Wakil Ketua Badan Legislasi DPR, Willy Aditya, mengatakan ada sejumlah isu krusial dalam pembahasan revisi Undang-Undang Pemilu. Salah satunya ialah mengenai keserentakan Pemilu antara Pilpres dengan Pileg.

Menurut Willy, keserentakan Pemilu serentak pada 2019 menjadi catatan tersendiri di mana bisa dijadikan pembelajaran untuk membuat skema lebih baik. Di mana, Pilpres nantinya tidak terkesan tersingkir lantaran pelaksanannya bersamaan dengan Pileg.

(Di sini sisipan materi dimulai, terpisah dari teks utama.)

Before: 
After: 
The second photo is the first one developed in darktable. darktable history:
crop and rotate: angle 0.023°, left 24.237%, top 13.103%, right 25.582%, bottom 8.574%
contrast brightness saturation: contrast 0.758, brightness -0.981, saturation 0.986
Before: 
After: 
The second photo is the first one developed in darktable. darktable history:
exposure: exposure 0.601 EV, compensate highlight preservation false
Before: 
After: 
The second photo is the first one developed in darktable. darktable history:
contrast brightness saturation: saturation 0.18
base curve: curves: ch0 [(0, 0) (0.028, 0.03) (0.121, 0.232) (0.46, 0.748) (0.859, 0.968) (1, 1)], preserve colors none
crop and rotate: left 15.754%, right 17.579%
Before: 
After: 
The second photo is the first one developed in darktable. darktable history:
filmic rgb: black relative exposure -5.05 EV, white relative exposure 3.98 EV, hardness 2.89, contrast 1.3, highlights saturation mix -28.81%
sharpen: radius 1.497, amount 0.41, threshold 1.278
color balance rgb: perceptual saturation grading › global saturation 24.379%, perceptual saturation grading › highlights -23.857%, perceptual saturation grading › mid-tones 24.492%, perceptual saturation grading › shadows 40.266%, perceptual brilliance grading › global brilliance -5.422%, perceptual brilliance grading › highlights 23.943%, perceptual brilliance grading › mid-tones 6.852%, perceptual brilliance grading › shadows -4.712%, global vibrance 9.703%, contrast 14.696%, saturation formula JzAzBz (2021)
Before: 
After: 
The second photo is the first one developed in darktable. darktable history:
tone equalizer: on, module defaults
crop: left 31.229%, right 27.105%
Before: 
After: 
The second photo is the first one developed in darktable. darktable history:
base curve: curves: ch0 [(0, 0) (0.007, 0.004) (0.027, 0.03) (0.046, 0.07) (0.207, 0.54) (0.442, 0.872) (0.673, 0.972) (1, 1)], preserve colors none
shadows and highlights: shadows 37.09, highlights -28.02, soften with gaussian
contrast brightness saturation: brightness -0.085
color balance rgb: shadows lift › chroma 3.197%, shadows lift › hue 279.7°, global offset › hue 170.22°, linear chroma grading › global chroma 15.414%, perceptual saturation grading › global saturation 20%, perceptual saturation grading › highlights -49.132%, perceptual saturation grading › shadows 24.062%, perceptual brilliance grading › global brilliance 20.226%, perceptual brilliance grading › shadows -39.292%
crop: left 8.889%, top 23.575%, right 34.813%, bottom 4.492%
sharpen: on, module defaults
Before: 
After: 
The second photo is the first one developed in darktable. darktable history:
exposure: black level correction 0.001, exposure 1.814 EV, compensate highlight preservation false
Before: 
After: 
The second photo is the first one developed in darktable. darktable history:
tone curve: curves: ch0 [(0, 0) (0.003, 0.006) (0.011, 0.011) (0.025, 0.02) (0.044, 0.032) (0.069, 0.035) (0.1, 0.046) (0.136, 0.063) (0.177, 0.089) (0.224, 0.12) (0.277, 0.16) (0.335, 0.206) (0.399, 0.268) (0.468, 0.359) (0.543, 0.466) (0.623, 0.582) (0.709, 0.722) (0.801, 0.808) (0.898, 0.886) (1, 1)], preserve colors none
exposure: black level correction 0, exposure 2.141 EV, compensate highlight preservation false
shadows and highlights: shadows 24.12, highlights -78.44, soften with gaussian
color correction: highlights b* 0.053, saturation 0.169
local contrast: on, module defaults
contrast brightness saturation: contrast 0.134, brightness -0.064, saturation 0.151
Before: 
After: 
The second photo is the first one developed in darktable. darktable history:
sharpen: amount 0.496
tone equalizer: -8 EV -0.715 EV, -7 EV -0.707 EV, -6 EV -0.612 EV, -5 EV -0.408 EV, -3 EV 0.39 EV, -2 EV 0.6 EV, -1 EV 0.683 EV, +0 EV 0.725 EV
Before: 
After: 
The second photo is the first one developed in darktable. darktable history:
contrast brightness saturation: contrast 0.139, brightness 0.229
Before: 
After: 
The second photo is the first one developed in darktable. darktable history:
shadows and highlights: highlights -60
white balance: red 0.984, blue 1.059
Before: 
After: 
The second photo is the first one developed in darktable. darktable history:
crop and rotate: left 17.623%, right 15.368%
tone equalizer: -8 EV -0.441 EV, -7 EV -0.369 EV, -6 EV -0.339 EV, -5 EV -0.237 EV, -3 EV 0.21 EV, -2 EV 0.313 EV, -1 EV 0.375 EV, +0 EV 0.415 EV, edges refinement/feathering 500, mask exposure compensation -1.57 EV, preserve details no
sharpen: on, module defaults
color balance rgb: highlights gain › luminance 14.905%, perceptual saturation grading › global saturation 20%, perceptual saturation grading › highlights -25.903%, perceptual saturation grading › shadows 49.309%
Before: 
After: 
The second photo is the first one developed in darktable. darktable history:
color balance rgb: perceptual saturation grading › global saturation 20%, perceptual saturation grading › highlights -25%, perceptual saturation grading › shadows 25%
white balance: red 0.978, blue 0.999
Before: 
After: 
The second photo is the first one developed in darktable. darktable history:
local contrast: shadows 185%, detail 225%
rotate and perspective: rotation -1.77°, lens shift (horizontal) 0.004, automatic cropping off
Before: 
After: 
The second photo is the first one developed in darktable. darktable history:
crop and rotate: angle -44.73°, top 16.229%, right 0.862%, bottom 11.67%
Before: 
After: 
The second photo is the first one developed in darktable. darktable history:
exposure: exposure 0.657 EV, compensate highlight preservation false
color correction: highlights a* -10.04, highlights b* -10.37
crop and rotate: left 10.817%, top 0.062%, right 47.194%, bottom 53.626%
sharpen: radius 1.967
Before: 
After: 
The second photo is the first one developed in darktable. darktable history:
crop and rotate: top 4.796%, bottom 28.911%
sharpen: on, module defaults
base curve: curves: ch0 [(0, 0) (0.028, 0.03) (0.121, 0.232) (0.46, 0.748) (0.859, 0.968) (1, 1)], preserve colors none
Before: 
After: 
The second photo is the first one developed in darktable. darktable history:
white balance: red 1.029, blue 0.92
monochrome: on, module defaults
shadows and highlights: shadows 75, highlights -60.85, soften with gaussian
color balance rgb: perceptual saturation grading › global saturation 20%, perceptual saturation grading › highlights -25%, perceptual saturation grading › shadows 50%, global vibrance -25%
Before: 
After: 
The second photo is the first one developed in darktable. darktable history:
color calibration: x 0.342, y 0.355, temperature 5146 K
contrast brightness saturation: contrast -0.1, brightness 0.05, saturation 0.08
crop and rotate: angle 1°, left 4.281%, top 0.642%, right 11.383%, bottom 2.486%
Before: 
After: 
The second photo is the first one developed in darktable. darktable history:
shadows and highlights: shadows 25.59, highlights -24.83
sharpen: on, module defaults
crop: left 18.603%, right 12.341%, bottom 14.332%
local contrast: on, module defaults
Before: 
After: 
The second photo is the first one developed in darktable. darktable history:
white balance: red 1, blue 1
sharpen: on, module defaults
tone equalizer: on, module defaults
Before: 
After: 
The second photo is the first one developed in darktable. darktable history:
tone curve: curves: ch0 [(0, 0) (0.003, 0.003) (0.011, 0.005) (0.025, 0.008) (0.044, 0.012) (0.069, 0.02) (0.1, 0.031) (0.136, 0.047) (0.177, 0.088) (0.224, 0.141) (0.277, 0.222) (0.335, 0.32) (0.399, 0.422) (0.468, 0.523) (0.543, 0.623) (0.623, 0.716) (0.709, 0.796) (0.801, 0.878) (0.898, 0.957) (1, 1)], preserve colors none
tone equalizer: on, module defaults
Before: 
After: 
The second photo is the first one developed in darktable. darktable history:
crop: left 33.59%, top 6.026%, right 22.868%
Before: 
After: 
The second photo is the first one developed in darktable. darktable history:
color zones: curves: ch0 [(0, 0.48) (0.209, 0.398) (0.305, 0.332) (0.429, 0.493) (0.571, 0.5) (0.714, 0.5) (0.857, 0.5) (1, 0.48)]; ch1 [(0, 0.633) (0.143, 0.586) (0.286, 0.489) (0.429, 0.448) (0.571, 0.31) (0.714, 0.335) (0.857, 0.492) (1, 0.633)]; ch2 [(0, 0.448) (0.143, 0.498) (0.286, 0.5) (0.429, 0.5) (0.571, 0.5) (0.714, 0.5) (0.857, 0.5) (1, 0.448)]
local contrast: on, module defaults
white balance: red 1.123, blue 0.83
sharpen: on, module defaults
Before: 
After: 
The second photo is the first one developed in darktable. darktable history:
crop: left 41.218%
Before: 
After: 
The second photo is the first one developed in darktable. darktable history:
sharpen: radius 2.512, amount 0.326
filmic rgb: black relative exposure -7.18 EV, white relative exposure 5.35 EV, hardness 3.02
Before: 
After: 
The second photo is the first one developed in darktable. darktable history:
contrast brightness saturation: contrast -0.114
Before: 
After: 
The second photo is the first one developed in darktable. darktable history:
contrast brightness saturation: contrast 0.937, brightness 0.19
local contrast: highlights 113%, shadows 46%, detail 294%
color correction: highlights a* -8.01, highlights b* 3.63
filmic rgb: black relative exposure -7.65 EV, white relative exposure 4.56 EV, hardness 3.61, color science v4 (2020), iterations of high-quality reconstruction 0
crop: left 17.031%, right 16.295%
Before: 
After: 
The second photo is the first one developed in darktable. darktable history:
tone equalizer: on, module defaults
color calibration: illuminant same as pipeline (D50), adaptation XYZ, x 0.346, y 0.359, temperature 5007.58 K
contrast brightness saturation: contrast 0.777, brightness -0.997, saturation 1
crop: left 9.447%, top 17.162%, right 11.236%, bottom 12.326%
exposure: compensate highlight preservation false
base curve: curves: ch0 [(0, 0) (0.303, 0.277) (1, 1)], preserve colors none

"Bagaimana kita kemudian bisa belajar dari keserentakan Pemilu 2019 itu banyak catatannya. Tapi bagi saya catatan yang paling penting adalah bagaimana Pilpres itu tidak jadi yatim piatu karena yang mengusulkan presiden adalah partai politik," kata Willy dalam diskusi daring 'Asa Politik Indonesia 2021', Rabu (6/1/2021).

"Dan kalau Pileg dan Pilpres dibarengkan maka kemudian pilpres akan diurus oleh relawan dan partai akan sibuk mengurus para caleg dan caleg akan urus dirinya masing-masing," sambung Willy.

Selain menyoal keserentakan Pemilu, isu penting yang juga krusial ialah mengenai ambang batas parlemen maupun presiden.

"Banyak spektrum yang diusulkan dari fraksi-fraksi. Tapi catatan dari threshold baik parliamentary dan presidential, bagi saya kita tidak punya skema lain secara alamiah, secara politis untuk melakukan pematangan demokrasi dan konsolidasi demokrasi," ujar Willy.

Gedung MPR- DPR

Terkait pembahasan revisi UU Pemilu sendiri, dikatakan Willy DPR mentargerkan selesai pada tahun ini.

"Dalam 2021 kita agenda yang akan dituntaskan DPR adalah UU Pemilu karena naskahnya sudah masuk ke Baleg, ini naskahnya tebal sekali. Ini kali pertama undang-undang ini segini tebalnya. Jadi ini undang-undang pertama Pemilu pasca reformasi '99 yang diinisiasi DPR," tandas Willy.